Récit
Tant d’entre nous sont déconnectés de nos sources de nourriture. Teresa Ponikvar note une famille nicaraguayenne locale qui ne l’est pas.
Le brouillard se fraye un chemin à travers les bananiers et Albina nous entraîne dehors pour nous montrer son monde.
Elle nous présente d'abord les chiots à ventre gras. Le chien mère est maigre et épuisé. Elle lève la tête juste assez longtemps pour décider que nous ne sommes pas une menace, puis la laisse tomber dans la poussière.
Tirant sur nos mains et bavardant au sujet d'un «chancha» - quoi qu'il en soit - Albina nous guide à l'arrière de la maison. Elle fait un geste fier à un cochon blanc et gris de bonne taille et marbré, qui dort le dos appuyé contre les planches altérées de la maison. C'est ainsi que j'apprends que «chancha» est nicaraguayen.
«Demain, nous allons tuer le chancha», nous dit-elle. Je me demande si je l'ai bien comprise et si cette information est communiquée à Jessie, qui a l'air inquiète. Albina prend un bâton et gratte le côté du cochon sans rien faire.

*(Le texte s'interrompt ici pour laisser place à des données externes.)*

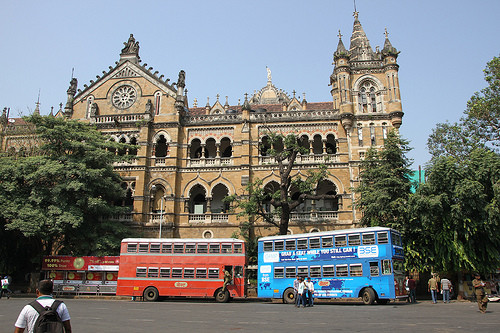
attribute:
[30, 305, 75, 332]
backpack — black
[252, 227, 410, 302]
bus — blue, double decked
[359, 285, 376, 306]
tire — black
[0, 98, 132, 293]
tree — green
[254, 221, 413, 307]
bus — blue, double decker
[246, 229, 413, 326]
bus — wheel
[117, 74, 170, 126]
window — round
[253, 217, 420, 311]
bus — window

Le matin, Doña Adela, tapotant rapidement les tortillas, confirme que le nombre de chancha est en hausse. Plusieurs oncles et cousins de sexe masculin arrivent déjà, se préparant au massacre, ou se contentent de rester debout, rêvant de viande de porc.
Jessie organise les plus jeunes garçons dans une partie de Frisbee. Albina essaie de les rejoindre, mais quand le frisbee la frappe sur la tête et que les garçons rient, elle prend un énorme bâton et le secoue furieusement. Elle se fraye un chemin dans la maison et revient avec la chaise de jardin en plastique de la taille d'un enfant, qui est clairement sa possession de prix.
Je la salue, offre mon cahier et une poignée de crayons de couleur. Elle s'illumine et remplit page après page des rangées et des rangées de fleurs, toutes de la même taille. Je reste assise à souhaiter pouvoir lui acheter un livre, sachant que ce n'est pas ma place.
Plus tard, Doña Adela monte des chaises en plastique pour Jessie et moi, sièges au premier rang jusqu'à la fin du chancha. Il faut plusieurs oncles pour tenir le cochon (qui semble savoir ce qui s'en vient) encore assez pour lui trancher la gorge. Norbin, âgé de treize ans, est chargé de recueillir le sang qui jaillit dans un seau, une tâche qu’il accomplit avec ce qui me semble être un aplomb étonnant.
Le cochon hurle et hurle, saigne et saigne. Jessie prend des photos pendant que je suis immobile. Albina lui tourne le dos mais ne dit rien. Quand le cochon est enfin calme, elle me regarde avec de grands yeux.
«Je me suis sentie désolée pour le chancha», me dit-elle dans un murmure. «Moi aussi» je murmure en arrière et serre son épaule, sachant que nous allons tous les deux manger la viande de toute façon.